Ceza infaz kurumlarında tutulan çocukların eğitim ve sağlık haklarına erişimlerinin de oldukça kısıtlı veya hiç olmadığı belirtilen raporda, boş zaman aktiviteleri ve kültürel faaliyetlere erişimin ise çocukların tutuldukları cezaevlerinin çocuk haklarına bakışına göre şekillendiği belirtildi. Raporda bu duruma dair “Çocuk eğitimevleri açısından da denetim ve sınırlılıklar kapalı ceza infaz kurumları ile oldukça benzerdir” değerlendirmesi yapıldı. Raporda şu ifadelere yer verildi:
“Çocuk ve gençlik kapalı ceza infaz kurumlarının tutulma şartları, eğitimevlerinden ağırdır. Çocukların burada dış dünyayla iletişimleri, eğitim-öğrenim hakkından faydalanmaları, boş zaman aktiviteleri ve kültürel faaliyetlere erişimleri son derece sınırlıdır. Eğitimevlerinde bu haklara ulaşım nispeten daha kolaylaştırılmıştır. Yetişkin hapishanelerinin çocuk koğuşlarında kalan çocuklar ise haklara erişim açısından daha zorlayıcı şartlar altındadır.”
‘DIŞ DÜNYAYLA UYUMU GÜÇLENDİRECEK DENETİMLİ SERBESTLİK MODELLERİ BENİMSENMELİDİR’

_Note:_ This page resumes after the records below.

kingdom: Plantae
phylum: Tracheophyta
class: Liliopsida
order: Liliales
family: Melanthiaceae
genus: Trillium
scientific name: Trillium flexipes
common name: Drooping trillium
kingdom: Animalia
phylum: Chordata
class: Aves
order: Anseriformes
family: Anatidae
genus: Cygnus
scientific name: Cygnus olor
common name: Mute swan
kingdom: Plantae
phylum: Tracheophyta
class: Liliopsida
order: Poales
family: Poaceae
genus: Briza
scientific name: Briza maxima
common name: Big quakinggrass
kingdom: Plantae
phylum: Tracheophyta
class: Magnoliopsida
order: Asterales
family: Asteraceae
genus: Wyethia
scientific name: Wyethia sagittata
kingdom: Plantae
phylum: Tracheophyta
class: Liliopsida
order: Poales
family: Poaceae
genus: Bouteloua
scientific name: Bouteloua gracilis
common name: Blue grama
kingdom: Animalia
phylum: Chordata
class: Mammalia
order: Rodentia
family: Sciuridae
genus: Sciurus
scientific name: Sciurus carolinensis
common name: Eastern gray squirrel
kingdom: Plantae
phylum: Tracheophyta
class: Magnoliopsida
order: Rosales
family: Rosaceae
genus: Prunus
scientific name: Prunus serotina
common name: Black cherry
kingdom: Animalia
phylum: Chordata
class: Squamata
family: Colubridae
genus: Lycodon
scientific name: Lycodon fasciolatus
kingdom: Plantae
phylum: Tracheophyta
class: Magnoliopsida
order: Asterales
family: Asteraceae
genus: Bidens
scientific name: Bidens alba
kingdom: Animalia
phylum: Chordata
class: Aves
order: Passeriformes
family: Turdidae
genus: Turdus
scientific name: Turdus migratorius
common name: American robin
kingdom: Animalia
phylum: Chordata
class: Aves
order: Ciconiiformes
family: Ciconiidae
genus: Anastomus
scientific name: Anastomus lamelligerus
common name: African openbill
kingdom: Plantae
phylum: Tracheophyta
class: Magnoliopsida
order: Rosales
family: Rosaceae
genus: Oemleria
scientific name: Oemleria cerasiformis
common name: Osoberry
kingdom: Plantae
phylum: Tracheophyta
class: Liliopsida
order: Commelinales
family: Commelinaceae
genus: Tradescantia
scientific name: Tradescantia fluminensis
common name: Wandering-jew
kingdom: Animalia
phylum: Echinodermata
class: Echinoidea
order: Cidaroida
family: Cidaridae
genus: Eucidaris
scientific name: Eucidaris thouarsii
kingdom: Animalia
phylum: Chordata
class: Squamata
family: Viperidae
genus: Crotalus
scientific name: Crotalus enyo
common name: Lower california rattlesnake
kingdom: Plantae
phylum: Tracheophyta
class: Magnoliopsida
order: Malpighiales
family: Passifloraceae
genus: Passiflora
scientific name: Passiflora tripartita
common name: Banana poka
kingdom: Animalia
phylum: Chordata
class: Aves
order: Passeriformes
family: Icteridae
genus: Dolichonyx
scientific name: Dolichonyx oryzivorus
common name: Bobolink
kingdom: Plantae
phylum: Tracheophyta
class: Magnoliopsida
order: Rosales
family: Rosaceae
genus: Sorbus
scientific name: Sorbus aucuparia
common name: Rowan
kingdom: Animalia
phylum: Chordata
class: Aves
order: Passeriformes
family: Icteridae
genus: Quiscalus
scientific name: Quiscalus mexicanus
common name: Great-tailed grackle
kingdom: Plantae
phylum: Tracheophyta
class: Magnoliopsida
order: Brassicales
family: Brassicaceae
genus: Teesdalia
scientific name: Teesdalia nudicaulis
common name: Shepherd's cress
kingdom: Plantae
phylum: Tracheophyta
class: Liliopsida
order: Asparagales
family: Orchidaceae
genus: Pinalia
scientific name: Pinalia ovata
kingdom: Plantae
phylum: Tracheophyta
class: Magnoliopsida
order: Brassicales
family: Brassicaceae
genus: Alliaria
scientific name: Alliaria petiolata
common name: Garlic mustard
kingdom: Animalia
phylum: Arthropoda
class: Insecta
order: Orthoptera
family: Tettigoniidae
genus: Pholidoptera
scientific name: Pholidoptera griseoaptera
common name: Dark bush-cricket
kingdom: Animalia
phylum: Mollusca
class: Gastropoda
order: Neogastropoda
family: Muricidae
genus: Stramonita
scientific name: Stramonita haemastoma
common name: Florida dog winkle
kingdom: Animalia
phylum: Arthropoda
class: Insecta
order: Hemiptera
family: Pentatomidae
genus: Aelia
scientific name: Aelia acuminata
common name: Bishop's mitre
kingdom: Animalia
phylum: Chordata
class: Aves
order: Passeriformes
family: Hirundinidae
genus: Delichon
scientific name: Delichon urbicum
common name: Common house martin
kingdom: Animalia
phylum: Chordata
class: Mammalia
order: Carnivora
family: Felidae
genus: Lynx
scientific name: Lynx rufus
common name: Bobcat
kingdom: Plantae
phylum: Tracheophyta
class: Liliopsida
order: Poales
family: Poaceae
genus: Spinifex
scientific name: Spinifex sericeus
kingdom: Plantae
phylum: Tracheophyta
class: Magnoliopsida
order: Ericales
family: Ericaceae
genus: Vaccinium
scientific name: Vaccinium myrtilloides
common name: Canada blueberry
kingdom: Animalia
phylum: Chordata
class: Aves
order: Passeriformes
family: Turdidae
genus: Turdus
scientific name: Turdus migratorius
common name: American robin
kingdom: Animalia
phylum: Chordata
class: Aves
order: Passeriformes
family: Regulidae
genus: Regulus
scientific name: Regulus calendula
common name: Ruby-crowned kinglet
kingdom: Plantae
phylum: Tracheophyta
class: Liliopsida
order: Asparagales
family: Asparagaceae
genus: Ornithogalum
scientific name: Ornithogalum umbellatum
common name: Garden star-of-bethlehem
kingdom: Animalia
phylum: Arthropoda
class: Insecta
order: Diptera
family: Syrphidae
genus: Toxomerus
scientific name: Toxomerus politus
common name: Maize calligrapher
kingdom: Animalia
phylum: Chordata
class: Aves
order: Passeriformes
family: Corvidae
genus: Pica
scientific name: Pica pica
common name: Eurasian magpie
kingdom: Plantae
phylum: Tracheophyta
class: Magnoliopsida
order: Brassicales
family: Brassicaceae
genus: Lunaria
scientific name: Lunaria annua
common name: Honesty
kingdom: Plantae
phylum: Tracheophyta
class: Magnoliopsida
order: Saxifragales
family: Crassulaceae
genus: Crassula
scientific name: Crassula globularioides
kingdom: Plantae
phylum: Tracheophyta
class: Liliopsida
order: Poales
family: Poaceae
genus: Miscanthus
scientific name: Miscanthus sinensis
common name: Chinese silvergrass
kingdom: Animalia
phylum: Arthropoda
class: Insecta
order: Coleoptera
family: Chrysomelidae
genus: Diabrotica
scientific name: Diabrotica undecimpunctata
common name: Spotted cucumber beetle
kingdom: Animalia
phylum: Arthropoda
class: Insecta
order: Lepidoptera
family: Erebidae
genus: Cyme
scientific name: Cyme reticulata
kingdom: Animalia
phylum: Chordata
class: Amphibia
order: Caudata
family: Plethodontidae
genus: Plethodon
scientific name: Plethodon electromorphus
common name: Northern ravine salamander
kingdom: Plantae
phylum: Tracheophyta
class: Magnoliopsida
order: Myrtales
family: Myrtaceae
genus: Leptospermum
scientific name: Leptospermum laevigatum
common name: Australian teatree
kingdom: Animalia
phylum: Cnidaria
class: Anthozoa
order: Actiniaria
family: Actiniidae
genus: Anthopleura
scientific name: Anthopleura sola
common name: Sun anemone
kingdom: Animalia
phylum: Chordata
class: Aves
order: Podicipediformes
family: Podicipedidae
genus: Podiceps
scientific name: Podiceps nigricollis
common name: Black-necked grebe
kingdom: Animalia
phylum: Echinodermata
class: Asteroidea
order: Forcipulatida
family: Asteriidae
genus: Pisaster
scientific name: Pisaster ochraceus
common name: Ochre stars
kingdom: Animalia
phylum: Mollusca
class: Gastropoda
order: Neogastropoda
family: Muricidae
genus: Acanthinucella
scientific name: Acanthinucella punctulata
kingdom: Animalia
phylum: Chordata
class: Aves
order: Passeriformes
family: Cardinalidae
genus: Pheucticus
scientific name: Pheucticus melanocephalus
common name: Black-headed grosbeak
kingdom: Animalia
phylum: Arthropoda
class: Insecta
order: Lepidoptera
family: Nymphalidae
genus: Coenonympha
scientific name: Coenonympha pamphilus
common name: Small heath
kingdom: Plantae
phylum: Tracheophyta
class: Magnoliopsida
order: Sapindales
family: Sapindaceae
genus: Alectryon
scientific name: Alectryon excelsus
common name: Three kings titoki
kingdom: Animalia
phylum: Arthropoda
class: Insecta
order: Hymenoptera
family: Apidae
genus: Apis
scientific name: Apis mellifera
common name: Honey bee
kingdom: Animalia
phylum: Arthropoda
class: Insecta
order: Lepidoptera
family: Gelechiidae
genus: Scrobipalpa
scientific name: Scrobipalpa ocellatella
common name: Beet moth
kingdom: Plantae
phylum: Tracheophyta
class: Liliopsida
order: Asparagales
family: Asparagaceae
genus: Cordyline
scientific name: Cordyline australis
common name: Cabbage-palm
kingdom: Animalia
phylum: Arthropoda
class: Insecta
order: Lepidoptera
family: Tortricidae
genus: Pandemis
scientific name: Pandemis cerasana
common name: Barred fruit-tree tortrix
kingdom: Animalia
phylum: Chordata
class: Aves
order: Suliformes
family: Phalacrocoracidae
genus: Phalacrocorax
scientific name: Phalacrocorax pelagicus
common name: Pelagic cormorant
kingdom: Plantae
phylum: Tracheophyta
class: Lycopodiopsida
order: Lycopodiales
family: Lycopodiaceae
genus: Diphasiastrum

Raporda çocuk adalet sisteminin iyileştirilmesine yönelik önerilere de yer verildi. İzleme kurullarının herhangi bir ihbara gerek duymadan belirli aralıklarla izleme ve kontrol ziyaretlerinde bulunmasının da öneri olarak yer aldığı CHP raporunda diğer öneriler şu şekilde yer aldı:
“Koruyucu ve destekleyici tedbirler, suçu önleme hedefiyle de revize edilmeli ve uygulanmalıdır. Çocukken suç işlediği iddiasıyla hapsedilen kişiler için süreli hapis cezalarında asgari koşullu salıverilme süresi gözden geçirilmeli, infaz sisteminde dış dünyayla uyumu güçlendirecek denetimli serbestlik modelleri benimsenmelidir. Çocuk tutuklu, hükümlülerin avukatlarıyla, sivil toplum kuruluşlarıyla, çocuk hakları alanında çalışan hukukçularla dinlemeye tabi olmadan ücretsiz ve sınırsız iletişim kurabileceği kanallar oluşturulmalıdır. Çocukların hastane sevkleri, kullandıkları ilaçlar, doktor raporları, aldıkları disiplin cezaları, talep dilekçeleri vb. vasileri, aileleri ve avukatlarının ulaşabileceği bir sistemde tutularak çocuğun maruz bırakıldığı durumlar hakkında yakınlarının düzenli bilgi edinmesi sağlanmalıdır. Çocuk Adalet Sistemi alanında çalışan sivil toplum örgütlerinin hapishanelerde hak temelli izleme faaliyetleri yapması için sivil toplumu da kapsayıcı bir politika benimsenmelidir.”